### TASK GOAL
Retype every item below word for word, but leave out the pictures.
***** MATERIAL FOR THIS TASK *****
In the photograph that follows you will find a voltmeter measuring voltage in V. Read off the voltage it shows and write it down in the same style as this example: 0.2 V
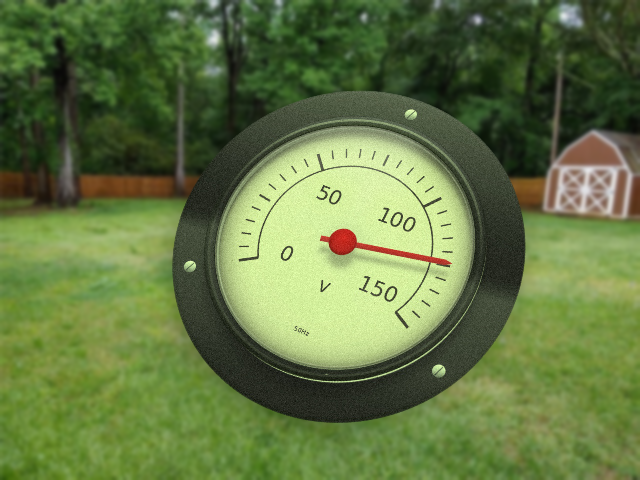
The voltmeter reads 125 V
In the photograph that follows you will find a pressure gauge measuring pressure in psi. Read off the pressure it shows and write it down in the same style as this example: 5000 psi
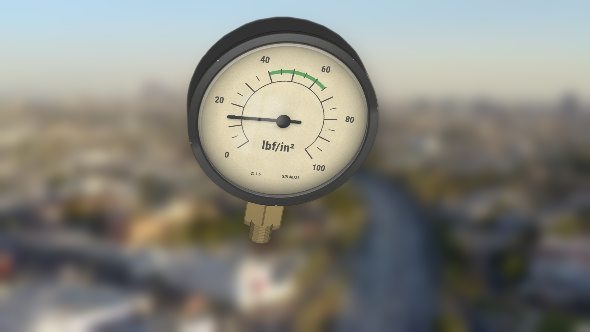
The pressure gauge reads 15 psi
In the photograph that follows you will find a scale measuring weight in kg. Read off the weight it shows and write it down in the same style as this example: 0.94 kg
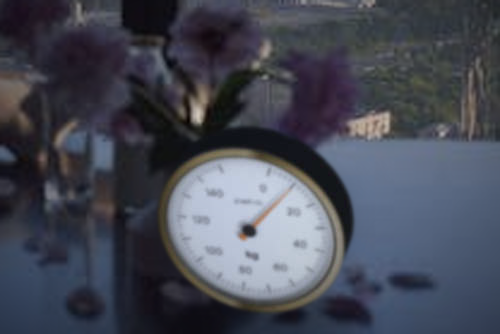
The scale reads 10 kg
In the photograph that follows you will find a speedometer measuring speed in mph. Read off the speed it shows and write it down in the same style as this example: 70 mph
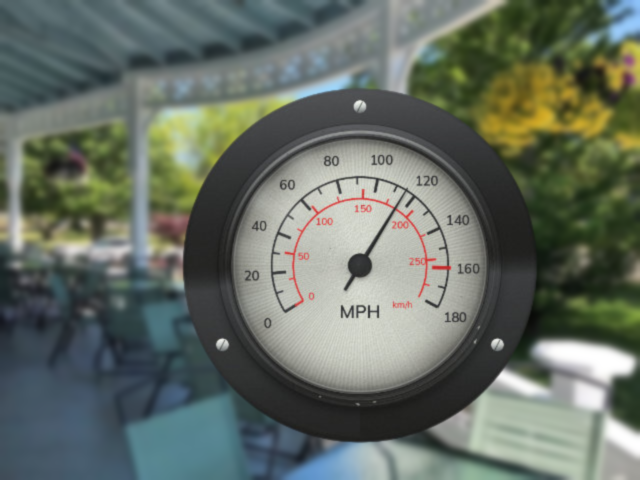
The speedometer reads 115 mph
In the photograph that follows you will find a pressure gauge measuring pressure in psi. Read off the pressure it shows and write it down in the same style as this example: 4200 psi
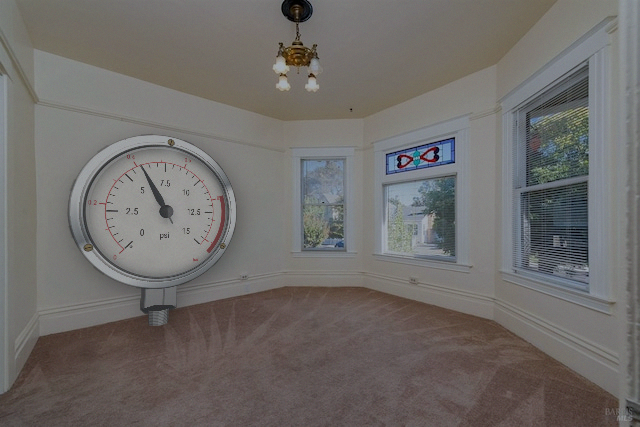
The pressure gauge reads 6 psi
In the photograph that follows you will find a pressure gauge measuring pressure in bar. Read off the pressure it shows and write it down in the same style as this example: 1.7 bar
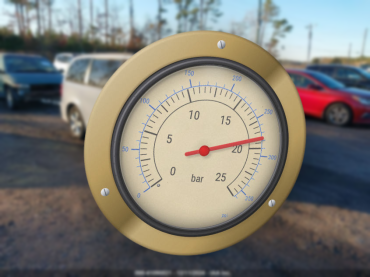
*****
### COMPLETED TASK
In the photograph that follows you will find a voltmeter measuring voltage in V. Read off the voltage it shows and write it down in the same style as this example: 0.2 V
The voltmeter reads 125 V
In the photograph that follows you will find a pressure gauge measuring pressure in psi. Read off the pressure it shows and write it down in the same style as this example: 5000 psi
The pressure gauge reads 15 psi
In the photograph that follows you will find a scale measuring weight in kg. Read off the weight it shows and write it down in the same style as this example: 0.94 kg
The scale reads 10 kg
In the photograph that follows you will find a speedometer measuring speed in mph. Read off the speed it shows and write it down in the same style as this example: 70 mph
The speedometer reads 115 mph
In the photograph that follows you will find a pressure gauge measuring pressure in psi. Read off the pressure it shows and write it down in the same style as this example: 4200 psi
The pressure gauge reads 6 psi
In the photograph that follows you will find a pressure gauge measuring pressure in bar. Read off the pressure it shows and write it down in the same style as this example: 1.7 bar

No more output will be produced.